Um estudo recente publicado na JAMA Neurology, uma importante revista científica na área de neurologia, revelou que a prevalência da demência aumentou significativamente na América Latina ao longo de duas décadas, em contraste com a tendência de queda observada em países desenvolvidos como os Estados Unidos e na maior parte da Europa.
Realizada por pesquisadores da Universidade Washington em St. Louis e da Universidade de Newcastle, a pesquisa analisou dados de 16.950 idosos com 65 anos ou mais, coletados em duas fases: entre 2003 e 2006 e entre 2016 e 2020. Os resultados indicam que a prevalência da demência na região subiu de 10,6% para 16,9%, o que significa que a proporção de idosos afetados passou de um em cada dez para quase um em cada seis.
Países com maior aumento da doença
O crescimento da demência foi mais acentuado em três países: no México, a prevalência aumentou de 9,6% para 14,5%; no Peru, de 7,6% para 11,7%; e em Porto Rico, de 10,7% para 15,7%. Em contrapartida, Cuba e República Dominicana mantiveram índices estáveis.
Os pesquisadores adotaram uma abordagem inovadora, realizando entrevistas de porta em porta, o que permitiu incluir idosos que não costumam buscar atendimento médico e, portanto, são frequentemente excluídos das estatísticas. Segundo Helder Picarelli, neurocirurgião do Instituto do Câncer do Estado de São Paulo, essa metodologia proporciona estimativas mais precisas sobre a realidade da população.

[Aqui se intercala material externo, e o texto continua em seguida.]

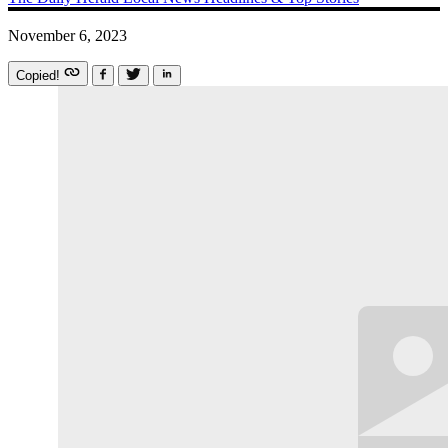
November 6, 2023
Copied!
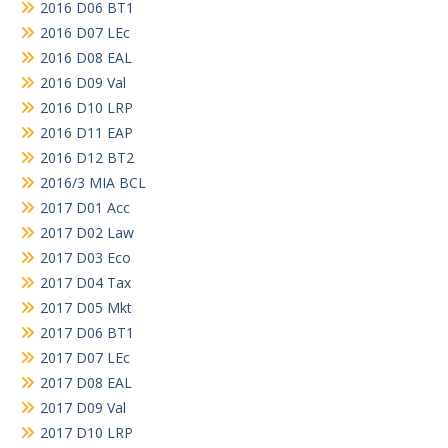
2016 D06 BT1
2016 D07 LEc
2016 D08 EAL
2016 D09 Val
2016 D10 LRP
2016 D11 EAP
2016 D12 BT2
2016/3 MIA BCL
2017 D01 Acc
2017 D02 Law
2017 D03 Eco
2017 D04 Tax
2017 D05 Mkt
2017 D06 BT1
2017 D07 LEc
2017 D08 EAL
2017 D09 Val
2017 D10 LRP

Fatores de risco e a necessidade de mais estudos
Os dados sugerem que cerca de 1,2 milhão de pessoas no México vivem com demência, número que supera as previsões anteriores baseadas em modelos estatísticos. Mesmo após ajustes para fatores como idade, escolaridade e doenças conhecidas, o aumento da demência persistiu, indicando que fatores não mensurados podem estar contribuindo para essa ascensão.
Picarelli menciona o conceito de exposoma, que abrange as diversas exposições ao longo da vida que podem afetar a saúde. Fatores como a qualidade da educação, controle de doenças crônicas e a exposição a poluentes e pesticidas podem desempenhar um papel significativo na prevalência da demência.
Os autores do estudo também levantam a hipótese de que países como Cuba e República Dominicana podem ter evitado o aumento devido a uma menor incidência de obesidade e doenças metabólicas em comparação com outras nações da região.
Embora o Brasil não tenha sido incluído na amostra, Picarelli acredita que o país pode enfrentar desafios semelhantes, dada a falta de pesquisas populacionais abrangentes. Ele alerta que as políticas de prevenção e cuidado para a população idosa ainda são insuficientes, especialmente nas áreas mais vulneráveis.
A Organização Mundial da Saúde (OMS) atualizou suas diretrizes, afirmando que até 45% do risco de demência pode ser prevenido com o controle de fatores modificáveis, como sedentarismo, hipertensão e diabetes. A prevenção, portanto, é uma abordagem promissora para enfrentar a crescente incidência da doença.